> **Exercise description**: Transcribe every line of text in the data below word for word, and leave the pictures out of your answer.

[Stored data]

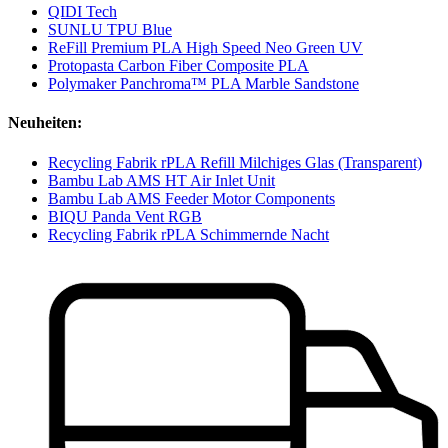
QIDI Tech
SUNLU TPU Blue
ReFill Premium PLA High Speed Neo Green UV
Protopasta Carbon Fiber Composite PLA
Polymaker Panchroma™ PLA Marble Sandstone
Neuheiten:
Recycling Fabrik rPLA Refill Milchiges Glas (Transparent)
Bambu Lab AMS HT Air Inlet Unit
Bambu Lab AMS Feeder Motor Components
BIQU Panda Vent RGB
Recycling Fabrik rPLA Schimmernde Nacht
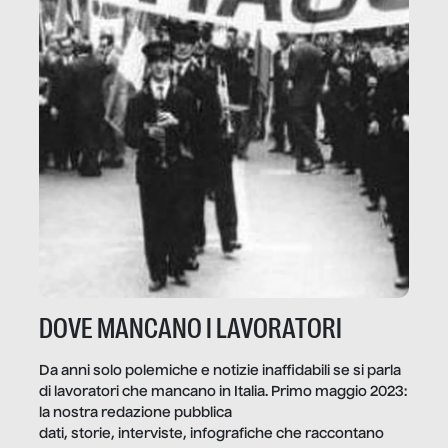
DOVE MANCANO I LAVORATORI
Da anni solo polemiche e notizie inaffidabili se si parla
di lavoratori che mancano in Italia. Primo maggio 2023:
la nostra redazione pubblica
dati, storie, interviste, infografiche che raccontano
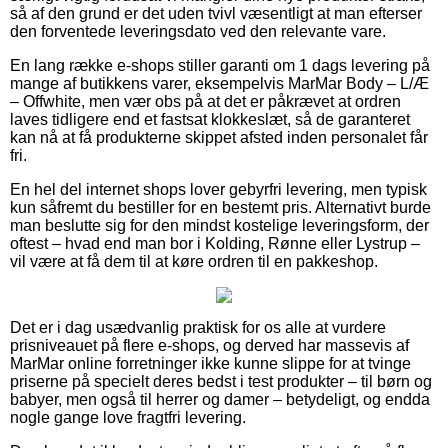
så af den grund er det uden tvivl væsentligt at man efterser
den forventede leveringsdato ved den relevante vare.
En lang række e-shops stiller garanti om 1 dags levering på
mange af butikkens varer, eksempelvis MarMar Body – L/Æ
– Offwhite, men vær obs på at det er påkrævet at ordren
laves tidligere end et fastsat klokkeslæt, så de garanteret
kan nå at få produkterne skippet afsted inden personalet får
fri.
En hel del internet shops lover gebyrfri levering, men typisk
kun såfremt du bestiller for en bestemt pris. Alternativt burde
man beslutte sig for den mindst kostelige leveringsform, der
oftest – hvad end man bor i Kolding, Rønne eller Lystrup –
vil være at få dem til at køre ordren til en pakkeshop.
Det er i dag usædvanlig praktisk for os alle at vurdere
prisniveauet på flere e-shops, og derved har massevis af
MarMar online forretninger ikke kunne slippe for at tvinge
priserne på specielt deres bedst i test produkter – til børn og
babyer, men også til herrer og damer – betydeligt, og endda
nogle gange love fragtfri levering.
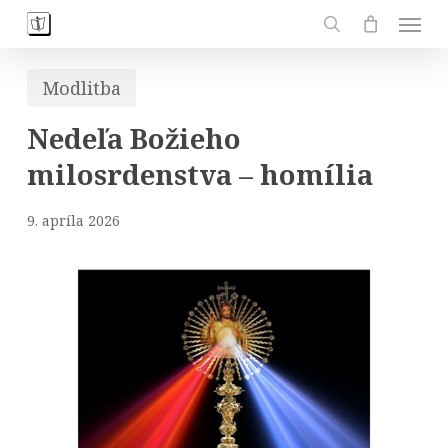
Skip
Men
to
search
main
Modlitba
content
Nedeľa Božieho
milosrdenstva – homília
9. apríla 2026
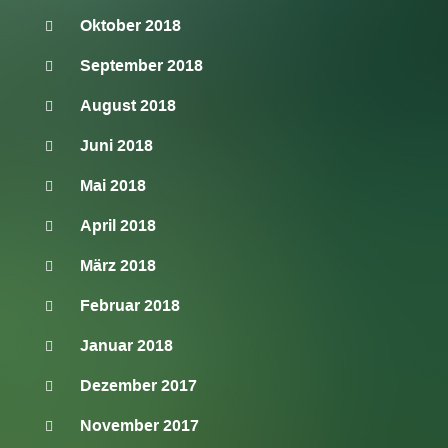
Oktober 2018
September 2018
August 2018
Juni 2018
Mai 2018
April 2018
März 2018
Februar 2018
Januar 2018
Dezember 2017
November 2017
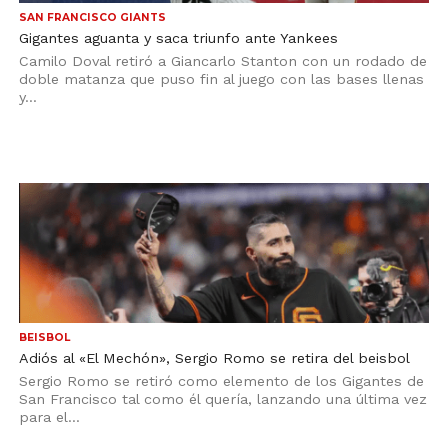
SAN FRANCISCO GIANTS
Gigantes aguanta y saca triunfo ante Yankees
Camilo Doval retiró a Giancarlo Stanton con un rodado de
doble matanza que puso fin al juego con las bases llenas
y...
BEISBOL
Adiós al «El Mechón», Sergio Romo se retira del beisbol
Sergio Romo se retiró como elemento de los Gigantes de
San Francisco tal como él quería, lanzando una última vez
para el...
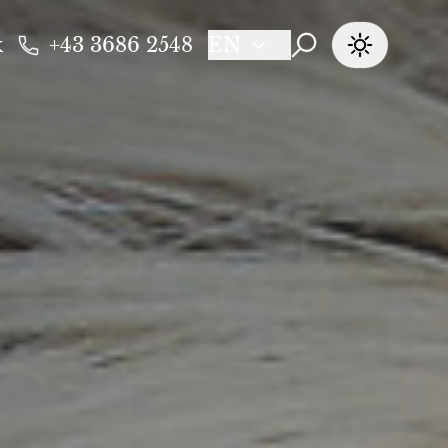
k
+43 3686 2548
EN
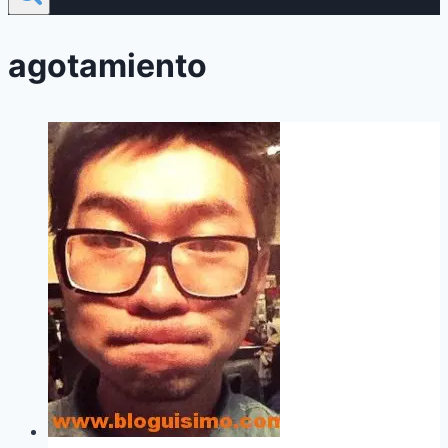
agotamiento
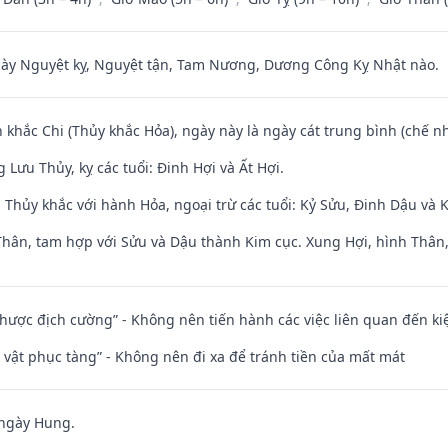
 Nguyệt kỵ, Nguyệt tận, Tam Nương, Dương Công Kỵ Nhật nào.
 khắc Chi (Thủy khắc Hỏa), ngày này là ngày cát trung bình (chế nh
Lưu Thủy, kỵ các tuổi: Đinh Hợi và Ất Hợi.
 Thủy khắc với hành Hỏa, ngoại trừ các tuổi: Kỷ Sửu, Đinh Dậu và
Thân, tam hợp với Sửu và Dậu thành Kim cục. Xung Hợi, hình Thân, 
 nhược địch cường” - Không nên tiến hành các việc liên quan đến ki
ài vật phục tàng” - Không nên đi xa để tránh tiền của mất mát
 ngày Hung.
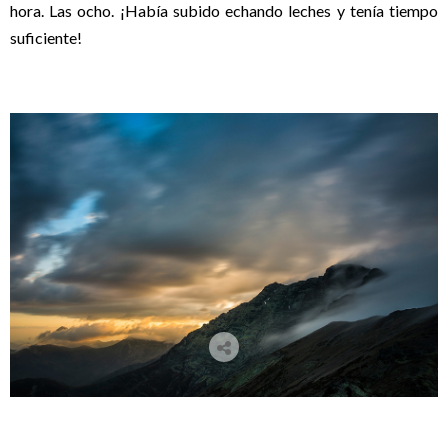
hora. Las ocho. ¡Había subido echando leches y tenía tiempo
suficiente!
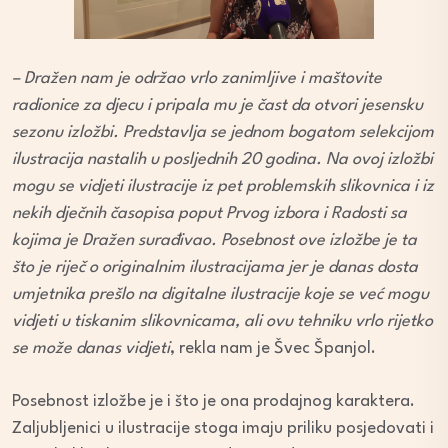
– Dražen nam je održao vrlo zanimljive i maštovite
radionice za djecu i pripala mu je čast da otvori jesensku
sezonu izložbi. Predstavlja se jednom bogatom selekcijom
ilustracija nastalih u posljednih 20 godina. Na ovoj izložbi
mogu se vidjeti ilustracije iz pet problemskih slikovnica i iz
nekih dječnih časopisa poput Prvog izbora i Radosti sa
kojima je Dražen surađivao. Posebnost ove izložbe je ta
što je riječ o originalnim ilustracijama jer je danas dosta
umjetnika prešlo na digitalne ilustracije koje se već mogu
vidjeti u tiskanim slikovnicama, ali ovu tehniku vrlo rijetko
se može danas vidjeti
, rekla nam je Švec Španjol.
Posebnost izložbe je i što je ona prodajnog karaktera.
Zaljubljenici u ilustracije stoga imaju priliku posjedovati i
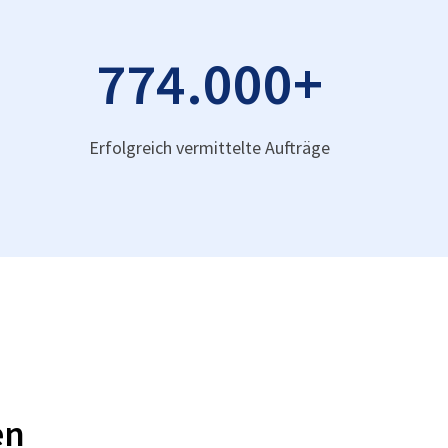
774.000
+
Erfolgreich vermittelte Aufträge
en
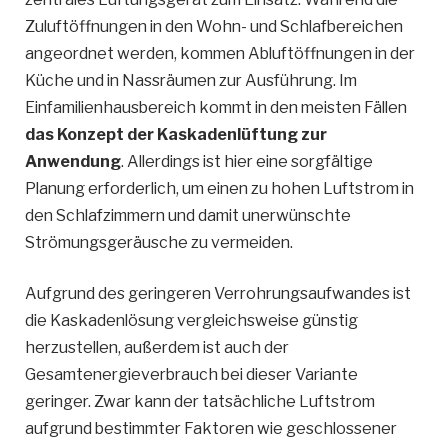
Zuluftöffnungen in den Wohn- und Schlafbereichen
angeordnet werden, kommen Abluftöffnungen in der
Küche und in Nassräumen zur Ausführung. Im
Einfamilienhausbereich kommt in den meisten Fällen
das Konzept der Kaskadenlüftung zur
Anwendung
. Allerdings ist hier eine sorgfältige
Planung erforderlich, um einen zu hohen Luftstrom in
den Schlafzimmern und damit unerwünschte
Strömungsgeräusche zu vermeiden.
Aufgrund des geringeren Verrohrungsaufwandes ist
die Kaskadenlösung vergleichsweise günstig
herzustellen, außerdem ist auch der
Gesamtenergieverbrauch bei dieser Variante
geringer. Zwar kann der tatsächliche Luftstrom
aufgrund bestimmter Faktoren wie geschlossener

> **Expected answer**:
QIDI Tech
SUNLU TPU Blue
ReFill Premium PLA High Speed Neo Green UV
Protopasta Carbon Fiber Composite PLA
Polymaker Panchroma™ PLA Marble Sandstone
Neuheiten:
Recycling Fabrik rPLA Refill Milchiges Glas (Transparent)
Bambu Lab AMS HT Air Inlet Unit
Bambu Lab AMS Feeder Motor Components
BIQU Panda Vent RGB
Recycling Fabrik rPLA Schimmernde Nacht
DOVE MANCANO I LAVORATORI
Da anni solo polemiche e notizie inaffidabili se si parla
di lavoratori che mancano in Italia. Primo maggio 2023:
la nostra redazione pubblica
dati, storie, interviste, infografiche che raccontano
så af den grund er det uden tvivl væsentligt at man efterser
den forventede leveringsdato ved den relevante vare.
En lang række e-shops stiller garanti om 1 dags levering på
mange af butikkens varer, eksempelvis MarMar Body – L/Æ
– Offwhite, men vær obs på at det er påkrævet at ordren
laves tidligere end et fastsat klokkeslæt, så de garanteret
kan nå at få produkterne skippet afsted inden personalet får
fri.
En hel del internet shops lover gebyrfri levering, men typisk
kun såfremt du bestiller for en bestemt pris. Alternativt burde
man beslutte sig for den mindst kostelige leveringsform, der
oftest – hvad end man bor i Kolding, Rønne eller Lystrup –
vil være at få dem til at køre ordren til en pakkeshop.
Det er i dag usædvanlig praktisk for os alle at vurdere
prisniveauet på flere e-shops, og derved har massevis af
MarMar online forretninger ikke kunne slippe for at tvinge
priserne på specielt deres bedst i test produkter – til børn og
babyer, men også til herrer og damer – betydeligt, og endda
nogle gange love fragtfri levering.
Skip
Men
to
search
main
Modlitba
content
Nedeľa Božieho
milosrdenstva – homília
9. apríla 2026
Oktober 2018
September 2018
August 2018
Juni 2018
Mai 2018
April 2018
März 2018
Februar 2018
Januar 2018
Dezember 2017
November 2017
SAN FRANCISCO GIANTS
Gigantes aguanta y saca triunfo ante Yankees
Camilo Doval retiró a Giancarlo Stanton con un rodado de
doble matanza que puso fin al juego con las bases llenas
y...
BEISBOL
Adiós al «El Mechón», Sergio Romo se retira del beisbol
Sergio Romo se retiró como elemento de los Gigantes de
San Francisco tal como él quería, lanzando una última vez
para el...
k
+43 3686 2548
EN
agotamiento
 Nguyệt kỵ, Nguyệt tận, Tam Nương, Dương Công Kỵ Nhật nào.
 khắc Chi (Thủy khắc Hỏa), ngày này là ngày cát trung bình (chế nh
Lưu Thủy, kỵ các tuổi: Đinh Hợi và Ất Hợi.
 Thủy khắc với hành Hỏa, ngoại trừ các tuổi: Kỷ Sửu, Đinh Dậu và
Thân, tam hợp với Sửu và Dậu thành Kim cục. Xung Hợi, hình Thân, 
 nhược địch cường” - Không nên tiến hành các việc liên quan đến ki
ài vật phục tàng” - Không nên đi xa để tránh tiền của mất mát
 ngày Hung.
hora. Las ocho. ¡Había subido echando leches y tenía tiempo
suficiente!
– Dražen nam je održao vrlo zanimljive i maštovite
radionice za djecu i pripala mu je čast da otvori jesensku
sezonu izložbi. Predstavlja se jednom bogatom selekcijom
ilustracija nastalih u posljednih 20 godina. Na ovoj izložbi
mogu se vidjeti ilustracije iz pet problemskih slikovnica i iz
nekih dječnih časopisa poput Prvog izbora i Radosti sa
kojima je Dražen surađivao. Posebnost ove izložbe je ta
što je riječ o originalnim ilustracijama jer je danas dosta
umjetnika prešlo na digitalne ilustracije koje se već mogu
vidjeti u tiskanim slikovnicama, ali ovu tehniku vrlo rijetko
se može danas vidjeti
, rekla nam je Švec Španjol.
Posebnost izložbe je i što je ona prodajnog karaktera.
Zaljubljenici u ilustracije stoga imaju priliku posjedovati i
774.000
+
Erfolgreich vermittelte Aufträge
en
Zuluftöffnungen in den Wohn- und Schlafbereichen
angeordnet werden, kommen Abluftöffnungen in der
Küche und in Nassräumen zur Ausführung. Im
Einfamilienhausbereich kommt in den meisten Fällen
das Konzept der Kaskadenlüftung zur
Anwendung
. Allerdings ist hier eine sorgfältige
Planung erforderlich, um einen zu hohen Luftstrom in
den Schlafzimmern und damit unerwünschte
Strömungsgeräusche zu vermeiden.
Aufgrund des geringeren Verrohrungsaufwandes ist
die Kaskadenlösung vergleichsweise günstig
herzustellen, außerdem ist auch der
Gesamtenergieverbrauch bei dieser Variante
geringer. Zwar kann der tatsächliche Luftstrom
aufgrund bestimmter Faktoren wie geschlossener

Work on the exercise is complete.